V.M-H: Oui, beaucoup, elles portent sur des projets littéraires très divers: salons, lectures, rencontres, séminaires de traduction… Nous les soutenons, notre but ultime étant de freiner l’érosion de la lecture chez le grand public surtout, en Suisse et ailleurs. Je pense par exemple au Salon du livre de Jaipur (Inde), un des plus importants d’Asie, que nous encourageons financièrement. J’y vais chaque année pour voir ce qu’ils font de notre argent, et pour le moment, j’avoue que je suis satisfaite.

swissinfo.ch: Vous menez de front plusieurs projets. Parlant de vous, une revue française écrit que vous êtes «vorace et bienveillante». Votre réaction?

V.M-H: Bienveillante oui, vorace certainement pas.

swissinfo.ch: Quelque chose a-t-il changé dans votre vie depuis le décès de votre père Lukas Hoffmann, en juillet dernier?

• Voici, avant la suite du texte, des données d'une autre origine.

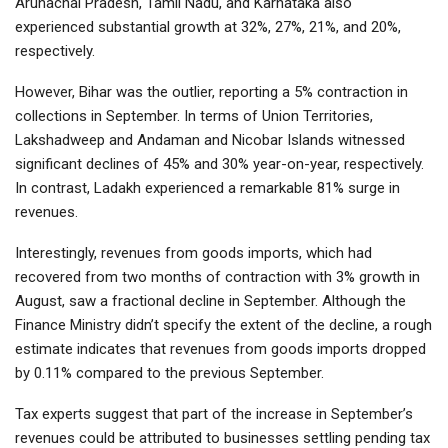
Arunachal Pradesh, Tamil Nadu, and Karnataka also
experienced substantial growth at 32%, 27%, 21%, and 20%,
respectively.
However, Bihar was the outlier, reporting a 5% contraction in
collections in September. In terms of Union Territories,
Lakshadweep and Andaman and Nicobar Islands witnessed
significant declines of 45% and 30% year-on-year, respectively.
In contrast, Ladakh experienced a remarkable 81% surge in
revenues.
Interestingly, revenues from goods imports, which had
recovered from two months of contraction with 3% growth in
August, saw a fractional decline in September. Although the
Finance Ministry didn’t specify the extent of the decline, a rough
estimate indicates that revenues from goods imports dropped
by 0.11% compared to the previous September.
Tax experts suggest that part of the increase in September’s
revenues could be attributed to businesses settling pending tax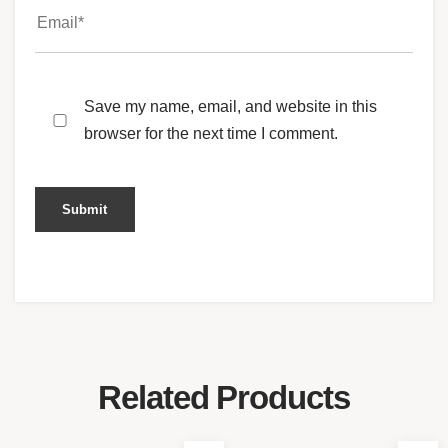
Save my name, email, and website in this
browser for the next time I comment.
Related Products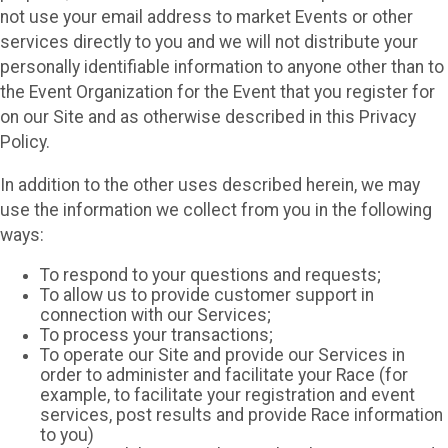
not use your email address to market Events or other
services directly to you and we will not distribute your
personally identifiable information to anyone other than to
the Event Organization for the Event that you register for
on our Site and as otherwise described in this Privacy
Policy.
In addition to the other uses described herein, we may
use the information we collect from you in the following
ways:
To respond to your questions and requests;
To allow us to provide customer support in
connection with our Services;
To process your transactions;
To operate our Site and provide our Services in
order to administer and facilitate your Race (for
example, to facilitate your registration and event
services, post results and provide Race information
to you)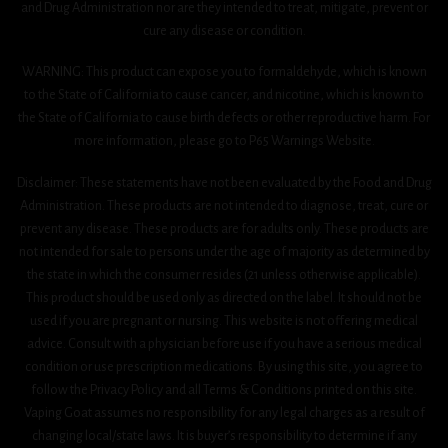
and Drug Administration nor are they intended to treat, mitigate, prevent or
cure any disease or condition.
WARNING: This product can expose you to formaldehyde, which is known
to the State of California to cause cancer, and nicotine, which is known to
the State of California to cause birth defects or other reproductive harm. For
more information, please go to P65 Warnings Website.
Disclaimer: These statements have not been evaluated by the Food and Drug
Administration. These products are not intended to diagnose, treat, cure or
prevent any disease. These products are for adults only. These products are
not intended for sale to persons under the age of majority as determined by
the state in which the consumer resides (21 unless otherwise applicable).
This product should be used only as directed on the label. It should not be
used if you are pregnant or nursing. This website is not offering medical
advice. Consult with a physician before use if you have a serious medical
condition or use prescription medications. By using this site, you agree to
follow the Privacy Policy and all Terms & Conditions printed on this site.
Vaping Goat assumes no responsibility for any legal charges as a result of
changing local/state laws. It is buyer’s responsibility to determine if any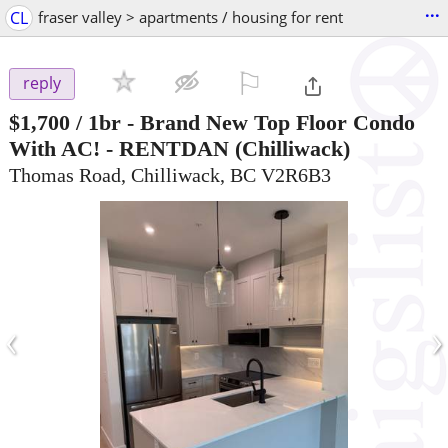
...
CL
fraser valley > apartments / housing for rent
⚐

reply
$1,700
/ 1br -
Brand New Top Floor Condo
With AC! - RENTDAN
(Chilliwack)
Thomas Road, Chilliwack, BC V2R6B3
‹
›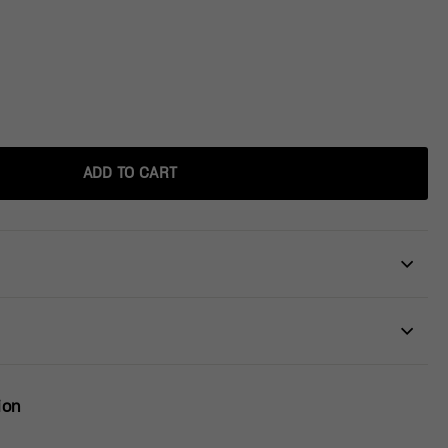
ADD TO CART
ion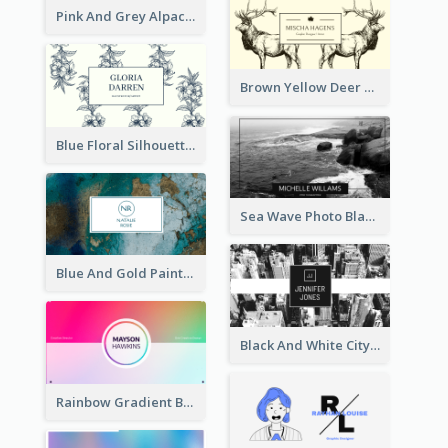
Pink And Grey Alpaca Illustration Business Card
Brown Yellow Deer Silhouette Business Card
Blue Floral Silhouette Elegant Business Card
Sea Wave Photo Black And White Business Card
Blue And Gold Painting Texture Business Card
Black And White City Photo Business Card
Rainbow Gradient Background Business Card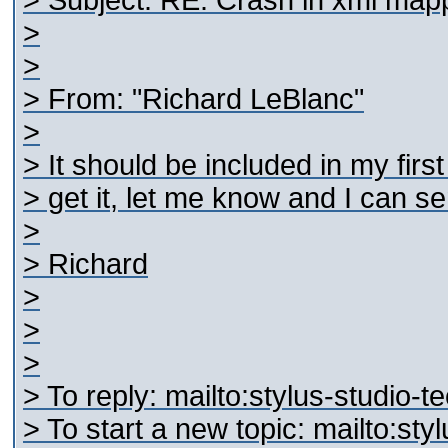
> Subject: RE: Crash in xml map
>
>
> From: "Richard LeBlanc"
>
> It should be included in my firs
> get it, let me know and I can sen
>
> Richard
>
>
>
> To reply: mailto:stylus-studi
> To start a new topic: mailto:s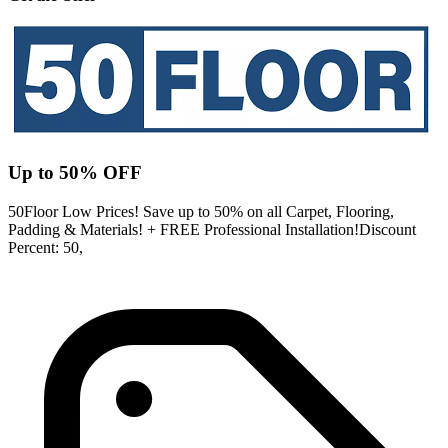
Up to 50% OFF
50Floor Low Prices! Save up to 50% on all Carpet, Flooring,
Padding & Materials! + FREE Professional Installation!Discount
Percent: 50,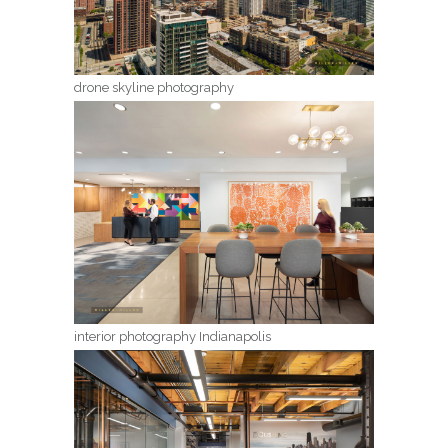
drone skyline photography
interior photography Indianapolis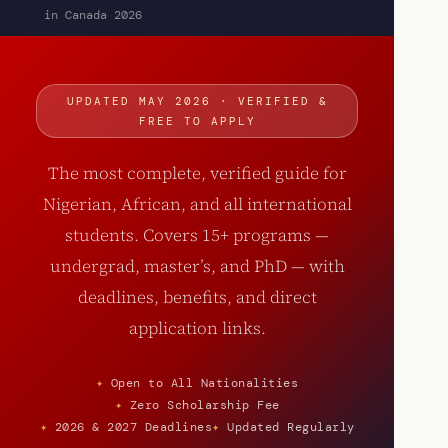
in Canada 2026
UPDATED MAY 2026 · VERIFIED &
FREE TO APPLY
The most complete, verified guide for
Nigerian, African, and all international
students. Covers 15+ programs —
undergrad, master’s, and PhD — with
deadlines, benefits, and direct
application links.
Open to All Nationalities
Zero Scholarship Fee
2026 & 2027 Deadlines
Updated Regularly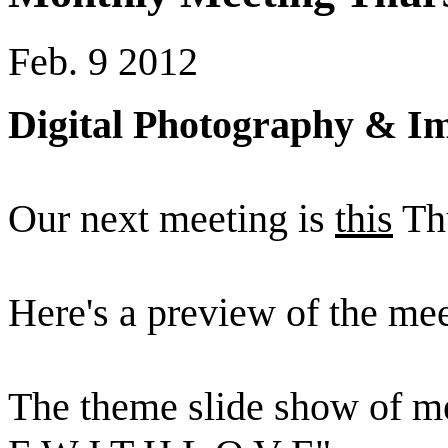
Feb. 9 2012
Digital Photography & Im
Our next meeting is
this
Thu
Here's a preview of the mee
The theme slide show of m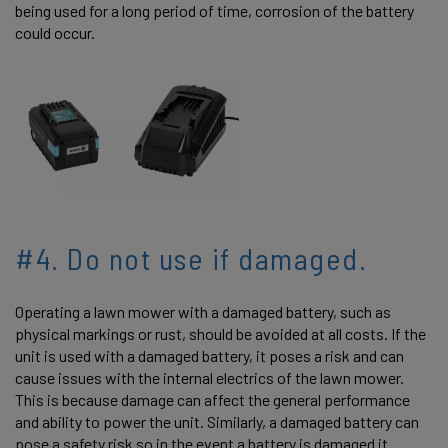
being used for a long period of time, corrosion of the battery
could occur.
#4. Do not use if damaged.
Operating a lawn mower with a damaged battery, such as
physical markings or rust, should be avoided at all costs. If the
unit is used with a damaged battery, it poses a risk and can
cause issues with the internal electrics of the lawn mower.
This is because damage can affect the general performance
and ability to power the unit. Similarly, a damaged battery can
pose a safety risk so in the event a battery is damaged it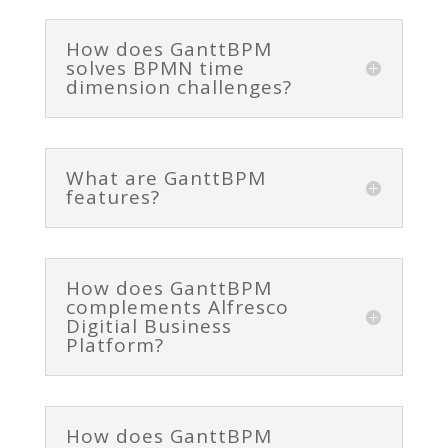
How does GanttBPM
solves BPMN time
dimension challenges?
What are GanttBPM
features?
How does GanttBPM
complements Alfresco
Digitial Business
Platform?
How does GanttBPM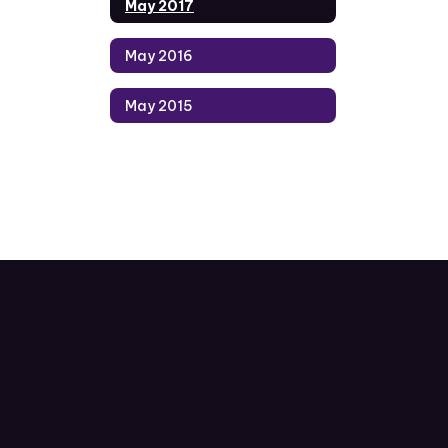
May 2017
May 2016
May 2015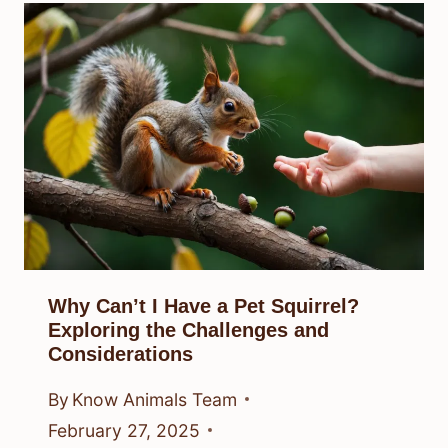
Why Can’t I Have a Pet Squirrel?
Exploring the Challenges and
Considerations
By
Know Animals Team
February 27, 2025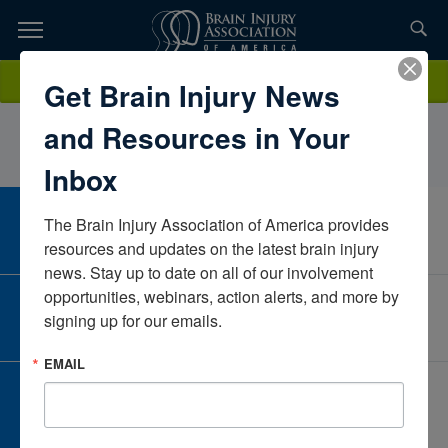
Skip
to
TOPICS,
Content
diannealberIowaUnited States
Donate
Get Brain Injury News
RESOURCES,
and Resources in Your
ETC...
Inbox
The Brain Injury Association of America provides 
CAREER CENTER
View Open Positions
resources and updates on the latest brain injury 
news. Stay up to date on all of our involvement 
opportunities, webinars, action alerts, and more by 
CORPORATE PARTNER
signing up for our emails.
Become a Corporate Partner
EMAIL
GIVE AND FUNDRAISE
Give and Fundraise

V.M-H: Oui. Je suis son aînée, j’ai donc une responsabilité à assumer quant à son héritage… remarquable. Je parle d’héritage humaniste bien sûr. 

–      Née à Bâle en 1954, Vera Michalski-Hoffmann est l’une des principales actionnaires du groupe pharmaceutique Hoffmann-La Roche.

–      Son père, Lukas Hoffmann, est cofondateur du WWF (Fonds mondial pour la nature).

–      Elle suit ses études universitaires à L’Ecole des Hautes études internationales de Genève.

–      Avec son mari, elle fonde, en 1987, à Montricher (Vaud), les éditions «Noir sur Blanc», dans le but d’un rapprochement entre les écritures de l’Europe de l’Ouest et de l’Europe de l’Est. «Noir sur blanc» possède actuellement 3 antennes:  à Lausanne, à Paris et à Varsovie.

–      Elle crée la Fondation Jan Michalski, à Montricher, en 2004.

–      Elle préside aujourd’hui le groupe éditorial Libella, composé de dix maisons réparties entre la Suisse, la France et la Pologne.

–      Elle reçoit en 2013 le titre de Docteur honoris causa de l’Université de Lausanne.

–      En octobre 2016, elle est nommée, pour 2 ans, Ambassadrice de bonne volonté par l’Unesco.